To maintain sustainable economic growth, China should use more countercyclical policies through fiscal, monetary, macro-prudential and industrial policy tools, apart from adopting a proactive fiscal policy to help private enterprises boost their output and revenue, and improve people's well-being. To this end, China should implement the tax-cut and fee-reduction policy while increasing government spending to stimulate and boost efficient investment and endogenous consumption. And it should maintain a sound yet relatively loose monetary policy, supplemented by macro-prudential policies, lowering of the reserve requirement ratio and interest rate, if and when needed.

There is also a need to advance institutional and market-oriented structural reforms based on the principle of fair competition and ownership. Besides, China should take measures to ensure State-owned enterprises, and private and foreign-funded companies engage in market competition on an equal basis in order to end the distorted resource distribution system and break the SOEs' monopoly in certain sectors. By so doing, China will allow the market to play a decisive role in resource allocation.

But that is not to say SOEs or selective industrial policies are unnecessary. Every country needs SOEs and suitable industrial policies, especially in sectors that are closely related to people's livelihood and national security, and those that provide public goods.

Still, to maintain sustainable growth, China needs to devise a timetable and road map for further opening-up and intensifying domestic reform, so as to neutralize the threat posed by rising anti-globalization and protectionism in some economies.

Recently, the China Banking and Insurance Regulatory Commission abolished the previous restrictions on the shareholding ratio and business scope of foreign entities in the financial sector, extending national treatment to foreign capital.
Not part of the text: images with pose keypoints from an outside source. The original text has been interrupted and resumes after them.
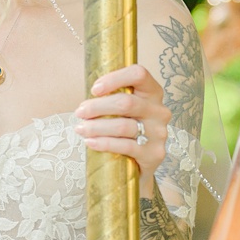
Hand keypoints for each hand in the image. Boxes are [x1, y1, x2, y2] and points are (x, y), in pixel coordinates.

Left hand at [77, 63, 169, 187]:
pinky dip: (104, 143)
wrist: (139, 164)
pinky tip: (90, 142)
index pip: (139, 74)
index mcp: (152, 93)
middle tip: (80, 112)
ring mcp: (159, 133)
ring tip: (81, 129)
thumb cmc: (125, 130)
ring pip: (123, 126)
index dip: (115, 78)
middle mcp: (159, 111)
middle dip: (97, 107)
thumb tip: (86, 99)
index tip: (94, 89)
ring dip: (96, 127)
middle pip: (127, 102)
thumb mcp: (122, 111)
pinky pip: (125, 146)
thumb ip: (111, 99)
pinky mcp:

The move will lead to better and fairer competition between domestic and foreign capital.

In the future, higher-level opening-up should be extended to the telecommunications, education, healthcare and eldercare sectors to form a unified and open modern market system with orderly competition.

Opening-up in the new era should focus on not only the flow of goods and factors, but also institutional opening-up in terms of rules and agendas so that China can conduct negotiations on bilateral and multilateral free trade agreements in an all-round way, safeguard its interests, and help work out better global trade rules.

Competition among countries is in essence competition of systems, institutions, technologies, talents, resources and powers of discourse, with institutional competition being the most fundamental. And a good competitive system helps promote technological progress, cultivate talents, better allocate resources and enhance discourse power.

In short, China needs to use counter-cyclical policy regulation tools, including fiscal, monetary and macro-prudential policies and a moderate amount of industrial policies to timely cope with the complex internal and external situations and promote steady growth. Counter-cyclical regulations, after all, are aimed at laying the foundation and creating conditions for further deepening structural reform. And the stimulation and strengthening of economic development and endogenous power still lie in providing the basic institutional environment for market-oriented reform.

However, China needs time to build a modern and mature market system, for which it has to shift focus from industrial policies to competition policies. But only through orderly market-oriented reform can China build a modern economic system.

The author is director of the Institute for Advanced Research of Shanghai University of Finance and Economics. The views don't necessarily represent those of China Daily.